In [None]:
import pandas as pd
import matplotlib.colors as mc
import matplotlib.pyplot as plt
import matplotlib.dates as mdates
import numpy as np
import yaml
import pypsa
import calendar

from matplotlib.cm import ScalarMappable
from pypsa.descriptors import Dict
from scipy import stats
import seaborn as sns

from math import radians, cos, sin, asin, sqrt

### Select run & Prepare data

In [None]:
def load_configuration(config_path):
    """
    Load configuration settings from a YAML file.
    """
    with open(config_path, "r") as f:
        config = yaml.safe_load(f)
    return config


snakemake = Dict()
snakemake.config = load_configuration("../config.yaml")
snakemake.input = Dict()
snakemake.output = Dict()

In [None]:
run = "test-newplots-1H-cfe100-spatial-noexcess"  # run name from config.yaml
distance = "IEDK"  # pair name from config.yaml

if True:
    folder = f"/results/{run}"
    scenario = f"/2025/p1/cfe100/{distance}"

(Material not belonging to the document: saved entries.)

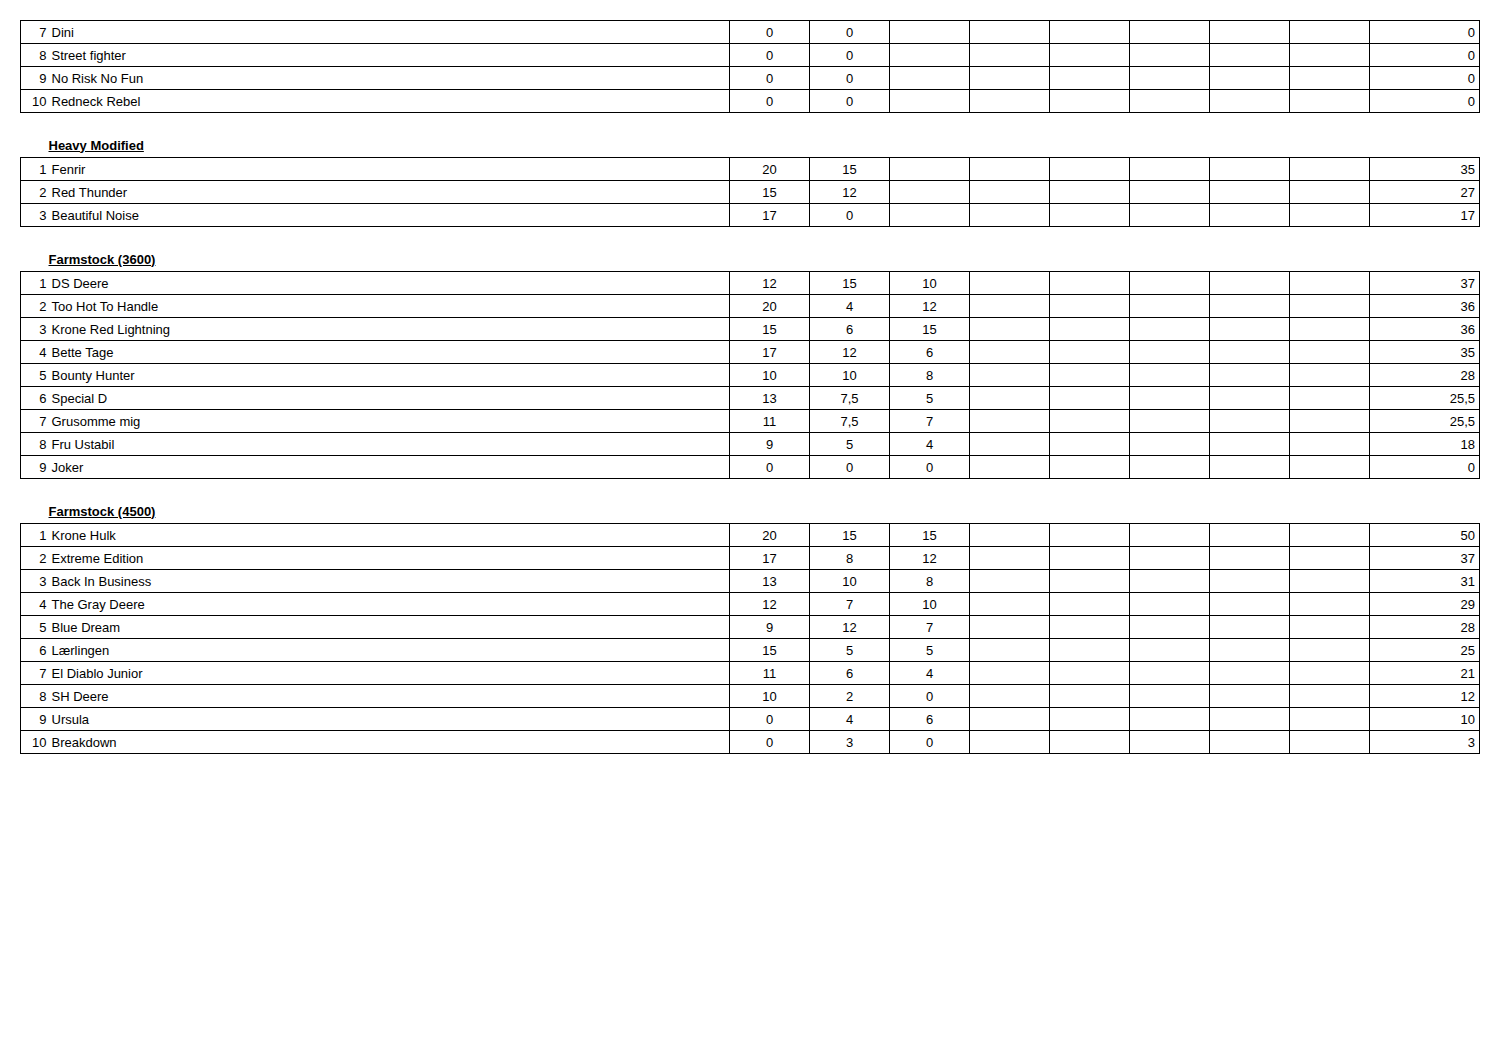| 7 | Dini | 0 | 0 | | | | | | | 0 |
| 8 | Street fighter | 0 | 0 | | | | | | | 0 |
| 9 | No Risk No Fun | 0 | 0 | | | | | | | 0 |
| 10 | Redneck Rebel | 0 | 0 | | | | | | | 0 |
| Heavy Modified |
| 1 | Fenrir | 20 | 15 | | | | | | | 35 |
| 2 | Red Thunder | 15 | 12 | | | | | | | 27 |
| 3 | Beautiful Noise | 17 | 0 | | | | | | | 17 |
| Farmstock (3600) |
| 1 | DS Deere | 12 | 15 | 10 | | | | | | 37 |
| 2 | Too Hot To Handle | 20 | 4 | 12 | | | | | | 36 |
| 3 | Krone Red Lightning | 15 | 6 | 15 | | | | | | 36 |
| 4 | Bette Tage | 17 | 12 | 6 | | | | | | 35 |
| 5 | Bounty Hunter | 10 | 10 | 8 | | | | | | 28 |
| 6 | Special D | 13 | 7,5 | 5 | | | | | | 25,5 |
| 7 | Grusomme mig | 11 | 7,5 | 7 | | | | | | 25,5 |
| 8 | Fru Ustabil | 9 | 5 | 4 | | | | | | 18 |
| 9 | Joker | 0 | 0 | 0 | | | | | | 0 |
| Farmstock (4500) |
| 1 | Krone Hulk | 20 | 15 | 15 | | | | | | 50 |
| 2 | Extreme Edition | 17 | 8 | 12 | | | | | | 37 |
| 3 | Back In Business | 13 | 10 | 8 | | | | | | 31 |
| 4 | The Gray Deere | 12 | 7 | 10 | | | | | | 29 |
| 5 | Blue Dream | 9 | 12 | 7 | | | | | | 28 |
| 6 | Lærlingen | 15 | 5 | 5 | | | | | | 25 |
| 7 | El Diablo Junior | 11 | 6 | 4 | | | | | | 21 |
| 8 | SH Deere | 10 | 2 | 0 | | | | | | 12 |
| 9 | Ursula | 0 | 4 | 6 | | | | | | 10 |
| 10 | Breakdown | 0 | 3 | 0 | | | | | | 3 |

    snakemake.input.data = f"{folder}/networks/{scenario}/40.nc"
    snakemake.output.plot = f"{folder}/plots/plot.pdf"

    n = pypsa.Network(f"../{folder}/networks/{scenario}/40.nc")

### Explore the data

In [None]:
locations = list(snakemake.config["ci"][f"{distance}"]["datacenters"].values())
location0 = locations[0]
location1 = locations[1]
locations

In [None]:
# display two dataframes containing the time series
df = n.generators_t.p_max_pu.filter(regex=f"{location0}|{location1}")
df["2013-03-01":"2013-03-08"].filter(like="solar").plot()

In [None]:
df = (
    n.generators_t.p_max_pu.filter(regex=f"{location0}|{location1}")
    .reset_index()
    .rename(columns={"index": "snapshot"})
    .assign(snapshot=lambda x: pd.to_datetime(x["snapshot"]))
)
df

### Visualise time-series of RES feed-in

In [None]:
def prepare_heatmap_data(df, month, location, carrier, scaling, diff_location=None):
    data = df[df["snapshot"].dt.month == month]
    day = data["snapshot"].dt.day
    value = data[f"{location} {carrier}"].values

    if diff_location:
        diff_value = data[f"{diff_location} {carrier}"].values
        value -= diff_value  # Subtracting the second time-series from the first

    value = value.reshape(int(24 / scaling), len(day.unique()), order="F")
    return day, value


def draw_heatmap(ax, day, value, scaling, colormap, min_val, max_val):
    xgrid = np.arange(day.max() + 1) + 1  # for days
    ygrid = np.arange(int(24 / scaling) + 1)  # for hours

    # Ensure the dimensions of 'value' match the expected dimensions for 'xgrid' and 'ygrid'
    if value.shape != (len(ygrid) - 1, len(xgrid) - 1):
        raise ValueError(
            f"Shape of value ({value.shape}) does not match xgrid ({len(xgrid)}) and ygrid ({len(ygrid)}) dimensions."
        )

    ax.pcolormesh(xgrid, ygrid, value, cmap=colormap, vmin=min_val, vmax=max_val)
    ax.set_ylim(int(24 / scaling), 0)
    ax.axis("off")


def plot_heatmap_cf(
    df,
    location,
    carrier,
    scaling,
    colormap,
    min_val,
    max_val,
    year=2013,
    figsize=(14, 5),
    plot_difference=False,
    diff_location=None,
):
    fig, axes = plt.subplots(1, 12, figsize=figsize, sharey=True)
    plt.tight_layout()

    for month, ax in enumerate(axes, start=1):
        # Pass additional parameters if plotting the difference
        day, value = prepare_heatmap_data(
            df,
            month,
            location,
            carrier,
            scaling,
            diff_location=diff_location if plot_difference else None,
        )
        draw_heatmap(ax, day, value, scaling, colormap, min_val, max_val)
        ax.set_title(calendar.month_abbr[month], fontsize=10, pad=3)

    fig.subplots_adjust(
        left=0.05, right=0.98, top=0.9, hspace=0.08, wspace=0.1, bottom=0.15
    )
    cbar_ax = fig.add_axes([0.3, 0.08, 0.4, 0.04])
    norm = mc.Normalize(min_val, max_val)
    cb = fig.colorbar(
        ScalarMappable(norm=norm, cmap=colormap), cax=cbar_ax, orientation="horizontal"
    )
    cb.set_label("Hourly Capacity Factor (%)", size=14)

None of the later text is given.